- Paradigm: Multi-paradigm: object-oriented, functional
- Designed by: Richard Dimick Jenks, Barry Trager, Stephen M. Watt, James Davenport, Robert Sutor, Scott Morrison
- Developer: Thomas J. Watson Research Center
- First appeared: 1971; 54 years ago
- Stable release: Gold / November 2008; 17 years ago
- Preview release: Silver / July 31, 2014; 11 years ago
- Platform: Cross-platform (16-32-64-bit): RS/6000, SPARC, Alpha, IA-32, Intel 286, Motorola 680x0, System/370
- OS: Cross-platform: Linux, AIX, SunOS, HP-UX, NeXT, Mach, OS/2, DOS, Windows, VMS, VM/CMS
- License: BSD-like
- Filename extensions: .as
- Website: axiom-developer.org

Influenced by
- Pascal, Haskell

Influenced
- Aldor

= A Sharp (Axiom) =

Programming language

A^{♯} (pronounced: A sharp) is an object-oriented functional programming language distributed as a separable component of Version 2 of the Axiom computer algebra system. A# types and functions are first-class values and can be used freely together with an extensive library of data structures and other mathematical abstractions. A key design guideline for A# was suitability of compiling to portable and efficient machine code. It is distributed as free and open-source software under a BSD-like license.

Development of A# has now changed to the programming language Aldor.
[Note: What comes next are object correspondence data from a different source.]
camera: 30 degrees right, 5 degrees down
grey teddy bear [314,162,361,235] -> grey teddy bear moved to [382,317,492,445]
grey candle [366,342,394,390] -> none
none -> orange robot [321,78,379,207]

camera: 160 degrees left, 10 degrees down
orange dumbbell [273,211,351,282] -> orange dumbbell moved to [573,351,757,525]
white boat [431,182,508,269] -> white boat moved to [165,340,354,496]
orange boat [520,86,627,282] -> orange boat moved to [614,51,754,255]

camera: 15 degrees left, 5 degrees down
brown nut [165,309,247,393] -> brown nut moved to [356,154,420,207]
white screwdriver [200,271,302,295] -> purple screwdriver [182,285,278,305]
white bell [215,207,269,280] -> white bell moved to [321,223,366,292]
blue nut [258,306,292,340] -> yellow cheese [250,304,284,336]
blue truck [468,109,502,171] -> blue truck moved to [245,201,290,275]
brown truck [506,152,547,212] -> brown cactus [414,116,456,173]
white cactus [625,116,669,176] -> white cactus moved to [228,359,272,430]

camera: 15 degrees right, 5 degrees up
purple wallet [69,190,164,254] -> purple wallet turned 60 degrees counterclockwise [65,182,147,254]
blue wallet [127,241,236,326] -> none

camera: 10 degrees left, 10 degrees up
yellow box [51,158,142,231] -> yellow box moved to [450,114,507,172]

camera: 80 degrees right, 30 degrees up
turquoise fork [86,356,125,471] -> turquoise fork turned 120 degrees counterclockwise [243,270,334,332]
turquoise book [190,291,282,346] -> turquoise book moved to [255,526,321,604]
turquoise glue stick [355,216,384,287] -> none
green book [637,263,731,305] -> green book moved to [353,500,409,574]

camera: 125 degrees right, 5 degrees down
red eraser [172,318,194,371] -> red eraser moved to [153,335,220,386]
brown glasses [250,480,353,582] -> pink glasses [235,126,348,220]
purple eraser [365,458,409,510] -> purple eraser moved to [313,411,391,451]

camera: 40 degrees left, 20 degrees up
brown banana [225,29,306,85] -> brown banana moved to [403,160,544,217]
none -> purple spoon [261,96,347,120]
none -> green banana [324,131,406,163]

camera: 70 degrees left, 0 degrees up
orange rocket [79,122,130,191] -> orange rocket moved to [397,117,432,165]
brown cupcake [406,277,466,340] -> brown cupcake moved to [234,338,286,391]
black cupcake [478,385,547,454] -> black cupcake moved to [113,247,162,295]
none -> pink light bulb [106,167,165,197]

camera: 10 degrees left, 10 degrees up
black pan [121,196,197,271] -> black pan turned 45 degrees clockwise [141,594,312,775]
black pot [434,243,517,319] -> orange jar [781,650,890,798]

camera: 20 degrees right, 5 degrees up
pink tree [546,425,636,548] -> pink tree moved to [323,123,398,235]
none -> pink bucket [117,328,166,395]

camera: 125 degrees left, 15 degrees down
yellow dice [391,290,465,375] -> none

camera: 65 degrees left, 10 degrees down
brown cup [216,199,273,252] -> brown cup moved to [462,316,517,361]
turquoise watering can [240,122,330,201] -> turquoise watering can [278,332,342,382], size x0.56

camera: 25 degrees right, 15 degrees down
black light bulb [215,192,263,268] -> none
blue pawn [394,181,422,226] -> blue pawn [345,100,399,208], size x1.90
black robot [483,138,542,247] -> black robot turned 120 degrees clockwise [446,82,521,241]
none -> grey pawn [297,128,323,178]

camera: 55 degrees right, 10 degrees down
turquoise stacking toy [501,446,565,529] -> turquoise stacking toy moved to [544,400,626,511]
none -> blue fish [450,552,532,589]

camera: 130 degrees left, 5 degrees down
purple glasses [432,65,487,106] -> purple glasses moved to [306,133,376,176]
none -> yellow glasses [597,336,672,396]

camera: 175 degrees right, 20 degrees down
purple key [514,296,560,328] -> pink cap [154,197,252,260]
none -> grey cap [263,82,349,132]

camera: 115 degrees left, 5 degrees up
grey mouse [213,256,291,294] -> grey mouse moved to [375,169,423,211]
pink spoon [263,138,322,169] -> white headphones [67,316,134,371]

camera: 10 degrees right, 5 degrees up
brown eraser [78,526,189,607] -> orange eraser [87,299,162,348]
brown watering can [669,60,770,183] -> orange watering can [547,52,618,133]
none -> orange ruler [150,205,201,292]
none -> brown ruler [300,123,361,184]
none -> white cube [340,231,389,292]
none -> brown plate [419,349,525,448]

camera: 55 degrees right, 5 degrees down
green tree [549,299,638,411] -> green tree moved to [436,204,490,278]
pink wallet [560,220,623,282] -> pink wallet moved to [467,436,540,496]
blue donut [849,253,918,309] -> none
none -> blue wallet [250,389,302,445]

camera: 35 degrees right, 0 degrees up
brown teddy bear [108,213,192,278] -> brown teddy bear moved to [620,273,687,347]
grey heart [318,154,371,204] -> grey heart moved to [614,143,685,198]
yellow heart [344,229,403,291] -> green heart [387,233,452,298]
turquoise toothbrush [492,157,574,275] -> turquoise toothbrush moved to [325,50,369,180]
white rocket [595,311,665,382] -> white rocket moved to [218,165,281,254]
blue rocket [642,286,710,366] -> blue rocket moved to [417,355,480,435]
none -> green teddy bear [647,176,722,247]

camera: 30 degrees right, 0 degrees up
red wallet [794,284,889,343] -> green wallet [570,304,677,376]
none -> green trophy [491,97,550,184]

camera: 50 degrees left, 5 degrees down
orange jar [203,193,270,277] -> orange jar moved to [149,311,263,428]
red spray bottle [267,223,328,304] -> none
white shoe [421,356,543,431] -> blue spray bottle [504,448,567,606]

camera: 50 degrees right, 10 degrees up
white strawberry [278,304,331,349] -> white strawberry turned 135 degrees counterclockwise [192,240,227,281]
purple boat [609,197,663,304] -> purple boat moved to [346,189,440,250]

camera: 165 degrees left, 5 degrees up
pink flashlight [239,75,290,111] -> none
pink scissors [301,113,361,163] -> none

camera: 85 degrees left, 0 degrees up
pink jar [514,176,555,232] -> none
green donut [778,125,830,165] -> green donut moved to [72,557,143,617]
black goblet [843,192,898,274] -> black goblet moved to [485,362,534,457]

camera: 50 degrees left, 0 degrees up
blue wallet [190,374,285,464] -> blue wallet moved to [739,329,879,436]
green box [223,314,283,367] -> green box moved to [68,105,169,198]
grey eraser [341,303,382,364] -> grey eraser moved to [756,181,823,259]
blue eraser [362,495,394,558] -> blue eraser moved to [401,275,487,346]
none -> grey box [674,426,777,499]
A# has both an optimising compiler, and an intermediate code interpreter. The compiler can emit any of:
- Executable stand-alone programs
- Libraries, of native operating system format objects, or of portable bytecode
- Source code, for languages C, or Lisp

The following C compilers are supported: GNU Compiler Collection (GCC), Xlc, Oracle Developer Studio, Borland, Metaware, and MIPS C.